We had a lot of fun on the course, and all the students wrote engaging stories which they bound into booklets. Every student also made and kept their own diary for the duration of the weekend. Many, such as Ben Blackledge used their impressive artisitic skills to illustrate their writing.
Jennifer and I are both really excited about our summer workshops that are running over July and August and hope to see some of you on them. In the meantime, our third issue of the newsletter is out (see our website), and the winner of our second Poetry Competition was announced (Congratulations Alice Beresford!). Our next competition is for story beginnings. The opening pages of a story are sometimes the most important as those words can be the ones that entice readers further in, or repel them to slam the book shut. The story beginning should be at least two paragraphs long, and can be up to one A4 side. Send them to us by the end of September for the chance to see your story beginning on our webiste and win some Creative Creatures merchandise.

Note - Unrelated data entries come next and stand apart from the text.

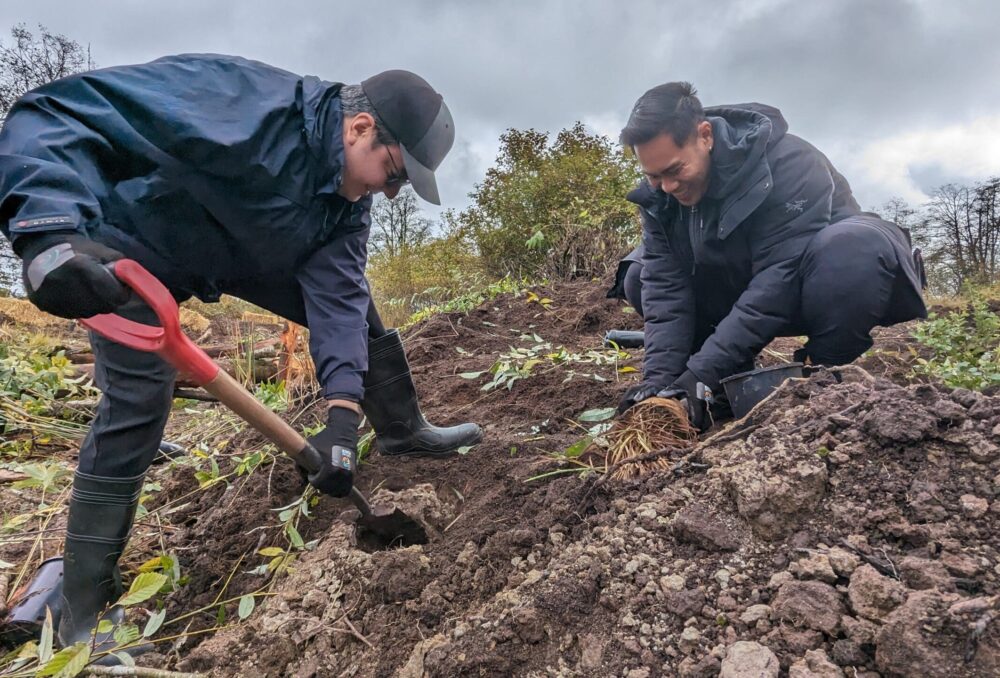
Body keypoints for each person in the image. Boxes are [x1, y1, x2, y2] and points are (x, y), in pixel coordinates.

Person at [0, 53, 481, 648]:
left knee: (357, 310)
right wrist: (48, 233)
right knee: (136, 407)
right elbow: (54, 111)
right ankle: (83, 613)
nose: (390, 191)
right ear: (360, 129)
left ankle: (400, 430)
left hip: (239, 251)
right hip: (132, 245)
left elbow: (337, 298)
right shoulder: (238, 104)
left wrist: (339, 420)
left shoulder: (347, 205)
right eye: (395, 173)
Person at [611, 82, 926, 429]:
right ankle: (724, 381)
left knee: (855, 250)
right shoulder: (659, 198)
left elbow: (778, 280)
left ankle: (818, 377)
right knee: (640, 274)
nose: (668, 187)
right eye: (654, 176)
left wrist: (701, 372)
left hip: (814, 286)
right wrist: (661, 385)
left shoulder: (792, 164)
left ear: (705, 136)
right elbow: (666, 291)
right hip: (742, 285)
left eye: (674, 170)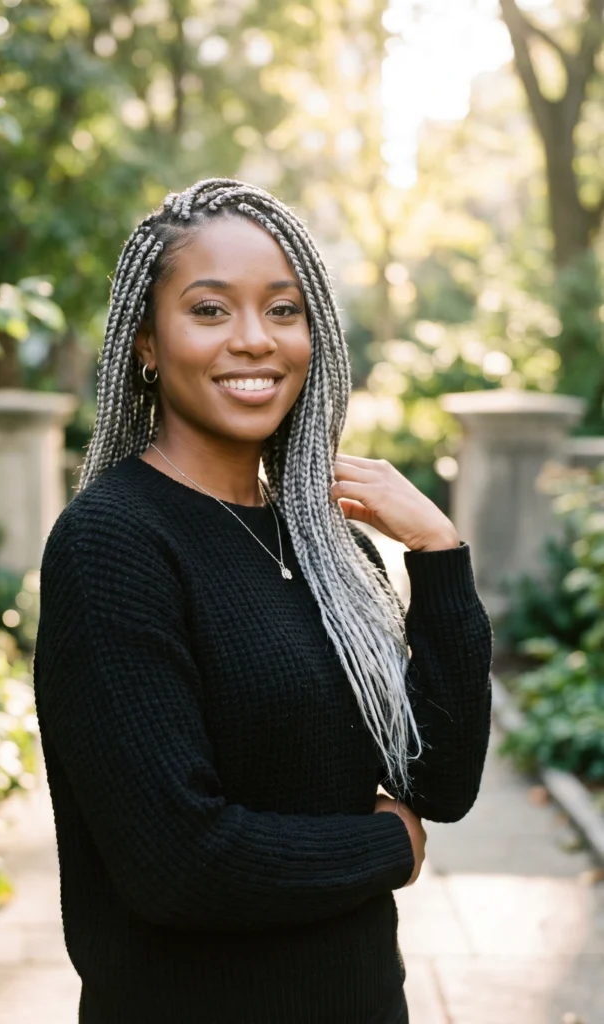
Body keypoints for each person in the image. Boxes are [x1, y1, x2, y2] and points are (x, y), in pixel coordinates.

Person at [33, 177, 493, 1024]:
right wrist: (386, 844)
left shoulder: (331, 550)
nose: (254, 341)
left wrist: (437, 555)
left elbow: (443, 778)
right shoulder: (113, 544)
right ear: (144, 341)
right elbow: (176, 860)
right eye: (209, 310)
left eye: (284, 311)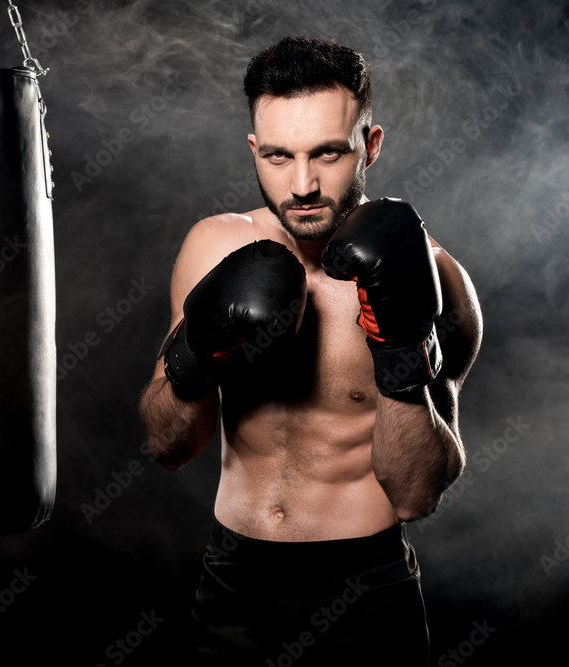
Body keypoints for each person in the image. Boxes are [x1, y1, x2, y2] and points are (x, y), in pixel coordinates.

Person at [138, 35, 482, 666]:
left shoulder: (433, 279)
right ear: (254, 151)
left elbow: (415, 494)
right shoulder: (212, 248)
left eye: (328, 153)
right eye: (277, 156)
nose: (301, 185)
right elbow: (168, 446)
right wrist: (197, 350)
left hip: (366, 593)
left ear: (370, 146)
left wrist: (401, 356)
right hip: (233, 582)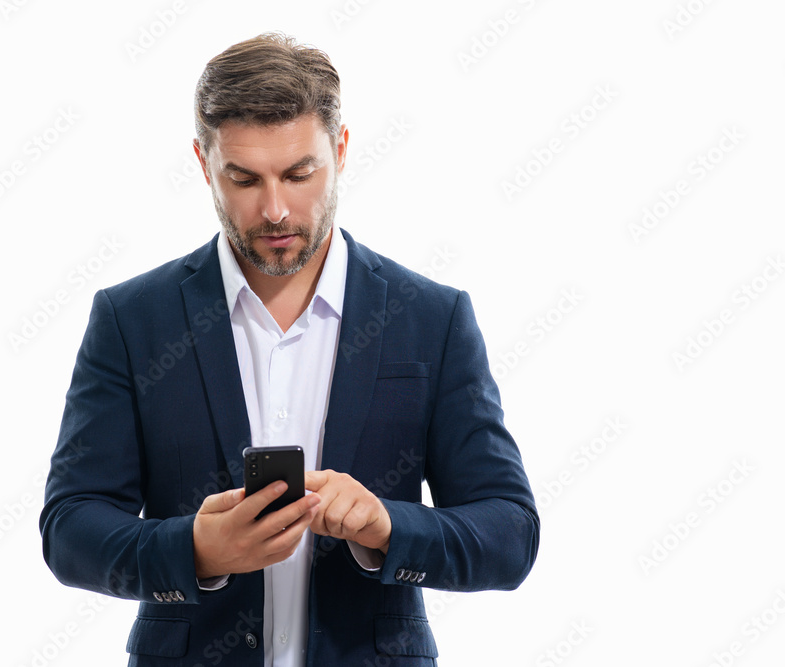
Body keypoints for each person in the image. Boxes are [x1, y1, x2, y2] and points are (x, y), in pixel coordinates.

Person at [39, 32, 539, 667]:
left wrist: (388, 527)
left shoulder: (432, 319)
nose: (275, 210)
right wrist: (196, 551)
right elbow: (70, 528)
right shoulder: (132, 320)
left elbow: (510, 536)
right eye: (244, 179)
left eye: (300, 174)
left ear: (341, 150)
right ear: (203, 164)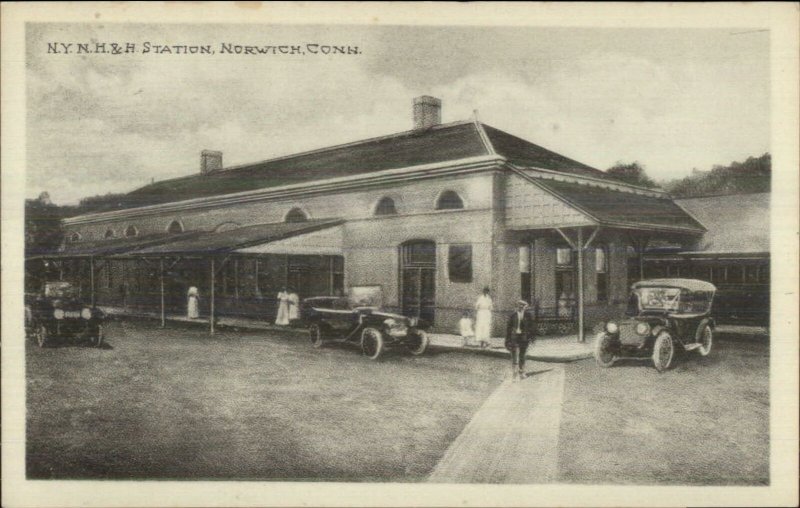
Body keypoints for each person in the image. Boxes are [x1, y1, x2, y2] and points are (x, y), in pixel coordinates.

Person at [505, 300, 535, 381]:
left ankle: (522, 372)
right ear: (517, 306)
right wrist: (507, 340)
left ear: (525, 307)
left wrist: (531, 338)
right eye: (519, 305)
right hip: (514, 337)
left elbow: (532, 327)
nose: (521, 307)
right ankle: (514, 374)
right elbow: (508, 328)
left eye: (523, 306)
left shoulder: (528, 315)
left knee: (522, 355)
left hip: (524, 338)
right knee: (514, 355)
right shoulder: (513, 315)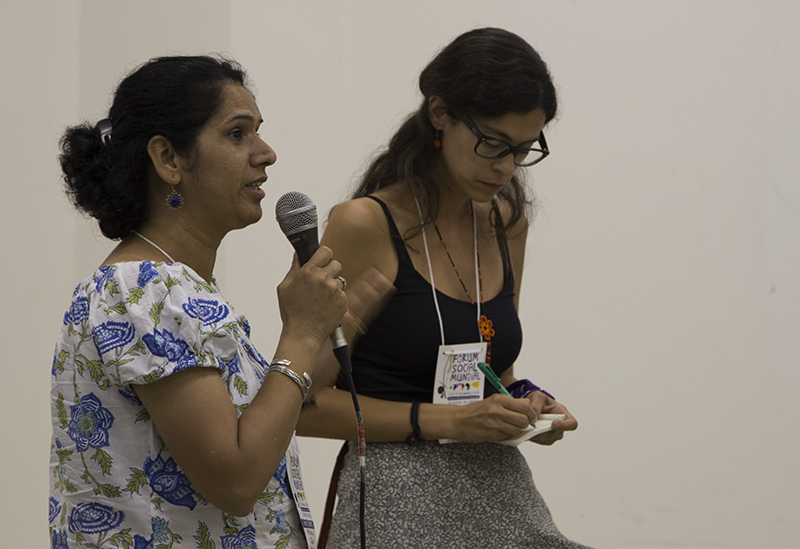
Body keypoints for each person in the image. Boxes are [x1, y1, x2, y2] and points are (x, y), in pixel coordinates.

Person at [297, 28, 593, 548]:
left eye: (523, 150)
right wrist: (451, 421)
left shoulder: (506, 223)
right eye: (493, 143)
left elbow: (492, 373)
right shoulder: (365, 223)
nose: (506, 167)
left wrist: (524, 406)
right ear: (439, 113)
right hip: (396, 502)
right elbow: (302, 406)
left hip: (497, 492)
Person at [50, 55, 348, 549]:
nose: (266, 154)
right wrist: (301, 333)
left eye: (258, 132)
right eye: (237, 134)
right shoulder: (142, 290)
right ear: (168, 159)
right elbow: (235, 481)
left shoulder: (172, 287)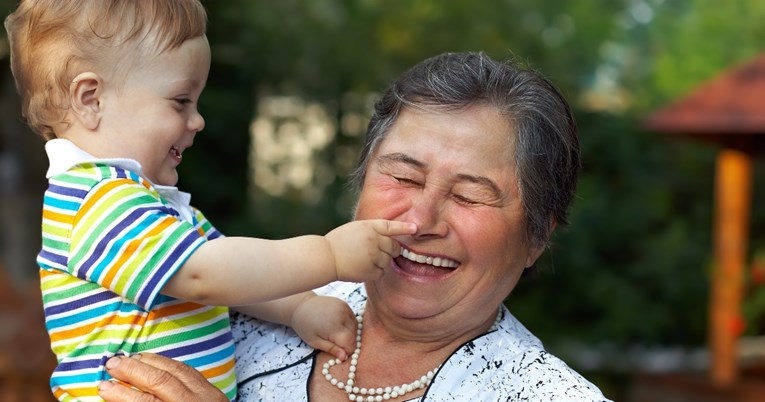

I went to see the new Harry Potter (Harry Potter and the Half Blood Prince) film this week, and I really enjoyed it. I thought Draco Malfoy and Severus Snape were particulary well portrayed, but I would have liked to have seen a little more of Ron (he seemed to be stuck in the background for a lot of shots with Harry and Hermione). They had of course tweaked aspects of the book in order to fit so much into the film but mostly this worked, although the change at the beginning and an extra scene involving the Burrow seemed unneccessary. Anyone else seen the film yet? Let us know what you thought.
Well, that's it for now, Jennifer has just returned from the library with the final book in the Twilight Quartet: Breaking Dawn by Stephanie Meyer, and I want to have a look!